MECBURİ İYİLİK MECBURİ KÖTÜLÜK
MECBURİ İYİLİK MECBURİ KÖTÜLÜK
UĞUR CANBOLAT
AHLÂK-I HASENE erleri mecburiyetler hususunda kafasını ve gönlünü aydınlatmış kişiler arasından çıkar.
Onlar netleşmiş kişilerdir. Bir şeyi diğer bir şeyle örtmezler.
Alabildiğine şeffaftırlar. Nettirler.
Dolayısıyla sorumluluk almayı ve bunun icaplarını yerine getirenlerdir.
Güzel ahlak yolunun kutlu yolcularının en önemli niteliklerinden birisi sade ve katışıksız oluşlarıdır.
Kendi kabahatlerini başkasına yüklemezler.
Şeytanı ve nefsi suçlamaktan bile ar ederler.
Zira bilirler ki, bu sorumluluğu almamak işi başkasına havale etmektir.
Yakışıksızdır.
Kulluk bilinciyle bağdaşmaz.
İşte tüm bu sebeplerle güzel ahlak insanları mecburi kötülüğe inanmazlar.
Bunun Rabbimizi gizliden gizliye suçlamak, kabahati O’na yükleyerek mükellefiyetten kaçma çabası olduğunun şuurundadırlar.
Mecburi kötülük varsa o zaman kişiye sorumluluk yoktur.
Vazife yüklenilmemiştir.
Sorumluluk alınmamıştır.
İrade gasp edilmiştir.
Kölelik esastır.
Zorunlu bir yaptırımdan söz edilmektedir ki, bunun böyle olamayacağı Kur’an-ı Kerim’i okuyan herkes tarafından sarih olarak görülür.

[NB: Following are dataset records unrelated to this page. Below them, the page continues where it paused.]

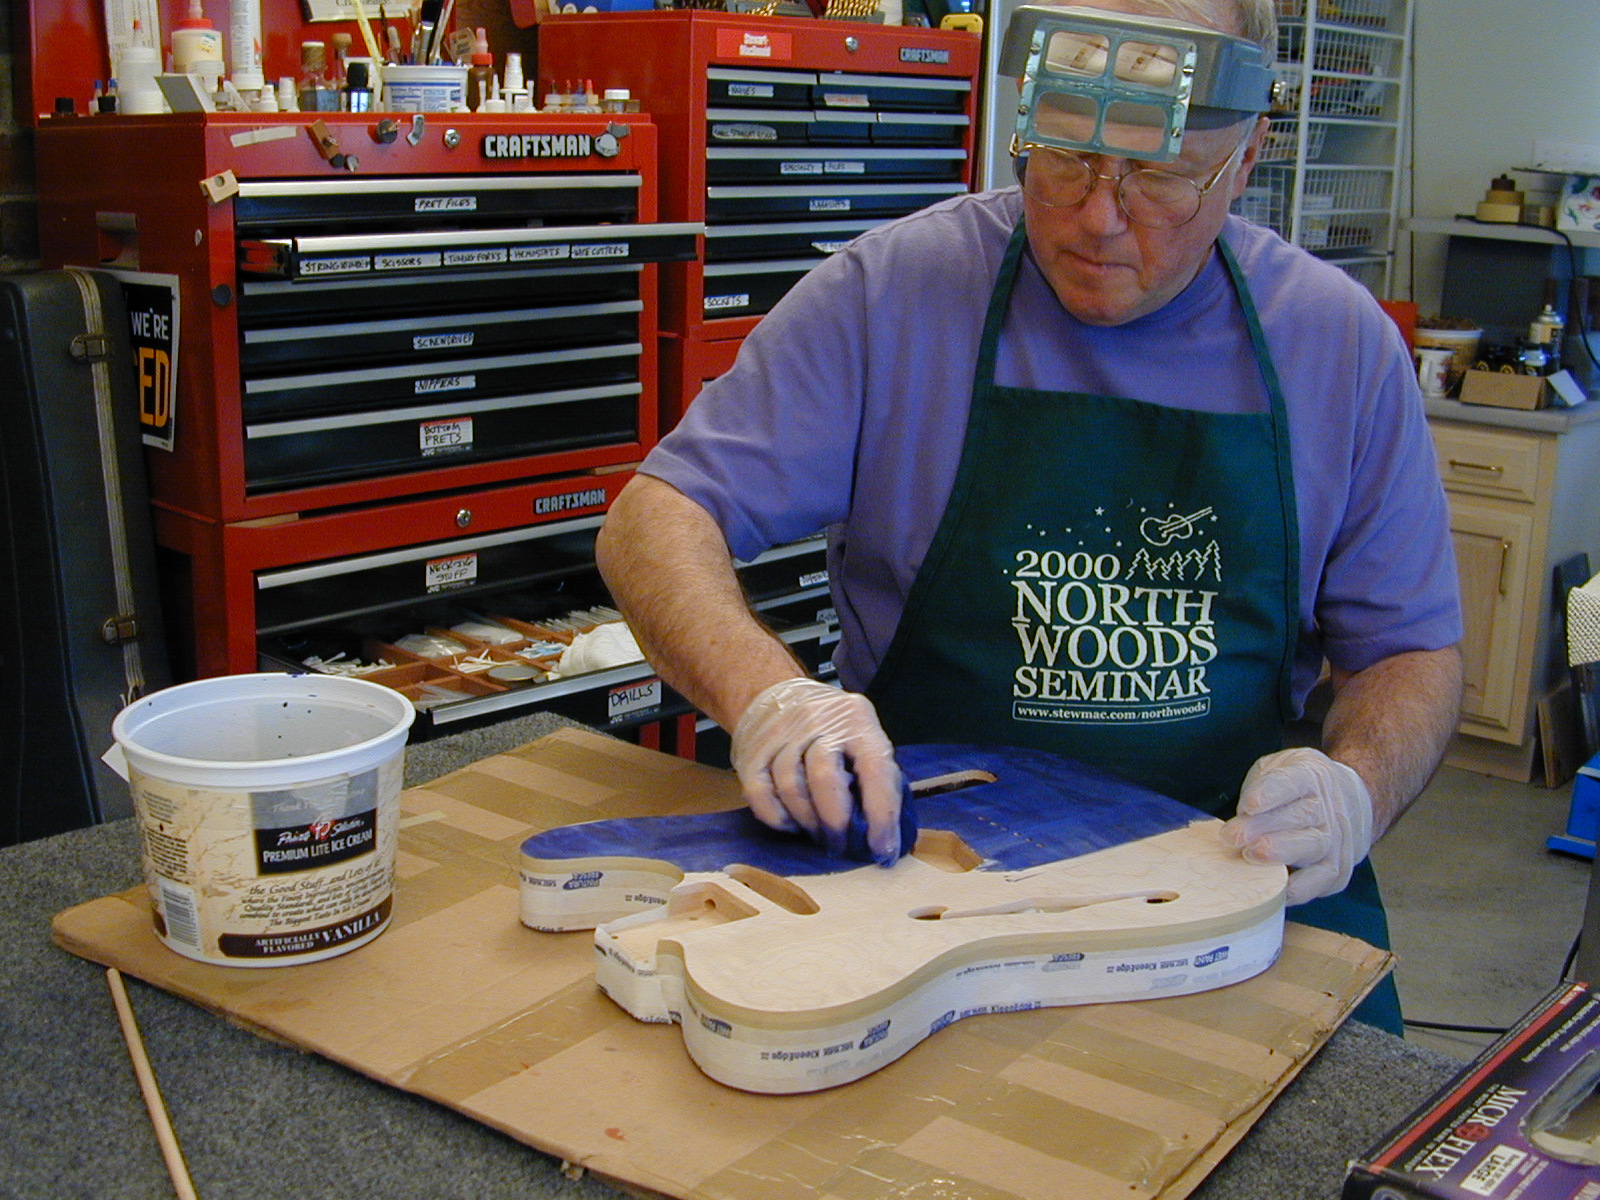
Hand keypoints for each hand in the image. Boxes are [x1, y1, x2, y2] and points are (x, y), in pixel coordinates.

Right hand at [729, 677, 904, 862]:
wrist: (772, 693)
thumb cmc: (830, 727)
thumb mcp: (861, 735)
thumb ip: (875, 774)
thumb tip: (886, 832)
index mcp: (857, 719)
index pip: (874, 769)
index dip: (881, 814)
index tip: (882, 848)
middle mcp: (818, 722)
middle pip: (825, 778)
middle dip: (836, 823)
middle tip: (841, 846)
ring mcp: (781, 735)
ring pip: (791, 788)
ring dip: (808, 822)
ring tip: (818, 834)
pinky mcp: (752, 753)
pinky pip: (760, 794)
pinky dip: (777, 818)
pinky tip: (791, 824)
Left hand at [1221, 747, 1374, 905]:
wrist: (1356, 802)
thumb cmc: (1299, 789)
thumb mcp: (1278, 768)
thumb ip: (1256, 789)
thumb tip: (1238, 825)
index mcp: (1309, 776)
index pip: (1291, 782)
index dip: (1269, 793)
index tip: (1248, 805)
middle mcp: (1328, 807)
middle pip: (1298, 816)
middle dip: (1262, 828)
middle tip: (1234, 836)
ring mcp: (1337, 839)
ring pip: (1312, 847)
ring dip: (1279, 855)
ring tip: (1250, 856)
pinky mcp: (1339, 869)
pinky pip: (1321, 880)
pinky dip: (1299, 887)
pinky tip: (1274, 887)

Yine aynı şekilde mecburi iyilik yoktur.
Tercih edilen iyilik, tercih edilen kötülük vardır.
Ahlâk-ı hasene yolcusu bunu müdriktir.
Allah kişiye zorla iyilik yaptırmaz. Yaptırsa kıymeti olmaz. Anlamı kalmaz.
Kötülükte olduğu gibi iyilikte de irade ortaya konulmalıdır.
Hürriyet esastır.
Bu sebeple yapılan iyilik özel bir tercih ve irade ile ortaya konulduğundan kıymetlidir.

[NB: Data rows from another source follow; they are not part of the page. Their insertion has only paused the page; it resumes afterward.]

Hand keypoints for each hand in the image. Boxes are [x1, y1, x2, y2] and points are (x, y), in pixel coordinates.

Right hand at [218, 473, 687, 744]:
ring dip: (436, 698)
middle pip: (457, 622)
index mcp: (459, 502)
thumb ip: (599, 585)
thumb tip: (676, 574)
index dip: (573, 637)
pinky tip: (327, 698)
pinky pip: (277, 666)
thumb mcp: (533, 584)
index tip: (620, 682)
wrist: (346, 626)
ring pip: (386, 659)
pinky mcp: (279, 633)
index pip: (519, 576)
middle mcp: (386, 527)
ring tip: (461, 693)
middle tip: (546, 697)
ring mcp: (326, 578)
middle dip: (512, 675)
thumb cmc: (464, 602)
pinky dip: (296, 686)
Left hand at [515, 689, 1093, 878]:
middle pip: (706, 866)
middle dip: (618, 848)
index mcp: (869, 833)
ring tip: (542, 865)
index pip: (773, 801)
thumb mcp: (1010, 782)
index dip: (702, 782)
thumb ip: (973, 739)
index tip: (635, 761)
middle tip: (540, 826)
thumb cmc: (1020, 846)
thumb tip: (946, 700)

Bundan farklı düşünmek kişinin kendisini imtihan meydanından atması ve tüm sorumluluğu yaratıcısına atmasıdır. Oysa dünyaya iyilik ve kötülük arasında isteğe bağlı olarak nasıl bir tercihte bulunacağımızın ortaya çıkması için gönderildik.
Diğer türlü olsaydı kafir suçundan dolayı kınanamaz, müşrik cezalandırılmaz, münafık soruşturmaya tabi tutulmaz mümin ise mükafatlandırılmazdı.
Ey hakikat yolunun zihni aydınlık, kalbi parlak, aklı işleyen mübarek yolcusu!
Mecburi kötülük ve mecburi iyiliğin olmadığını aklından çıkarma.
Her ne yapıyor ve yapacaksan bunun senin niyetin, iraden, isteğin, tutkun ile meydana geldiğini bilmelisin.
Sorumluluğunun olduğunu gözden kaçırmamalısın.
Yanlış kader ve irade anlatımlarına yüz vermemeli meseleyi enine boyuna yüce kitabımızdan öğrenip tahlil etmelisin.
Kur’an’a aykırı olduğu halde Kur’an’danmış gibi gösterilip sözlenen sözleri hemen teşhis edip mahkûm etmelisin.
Ki, erdemler yolunda, güzel ahlak ve istikâmet üzere yol olabilesin.
Yoksa Allah’ı suçladığı halde kendini mümin sanan gafillerden olursun.
Eğer bu hususta kendini bilgi olarak eksik görüyorsan yüce kitabımızdan müşriklerin itiraz eden sözlerini bulup okumalı ve ardından anlayıp ne kadarının sende olup olmadığını tespit etmek için dikkatle düşünmelisin.
Dilinde İslami sözler olan ama hal ve tavırlarının birebir müşriklerle eşleşen dışı mümin, içi kafir insanlar olma ihtimalini başka türlü bertaraf edemeyiz.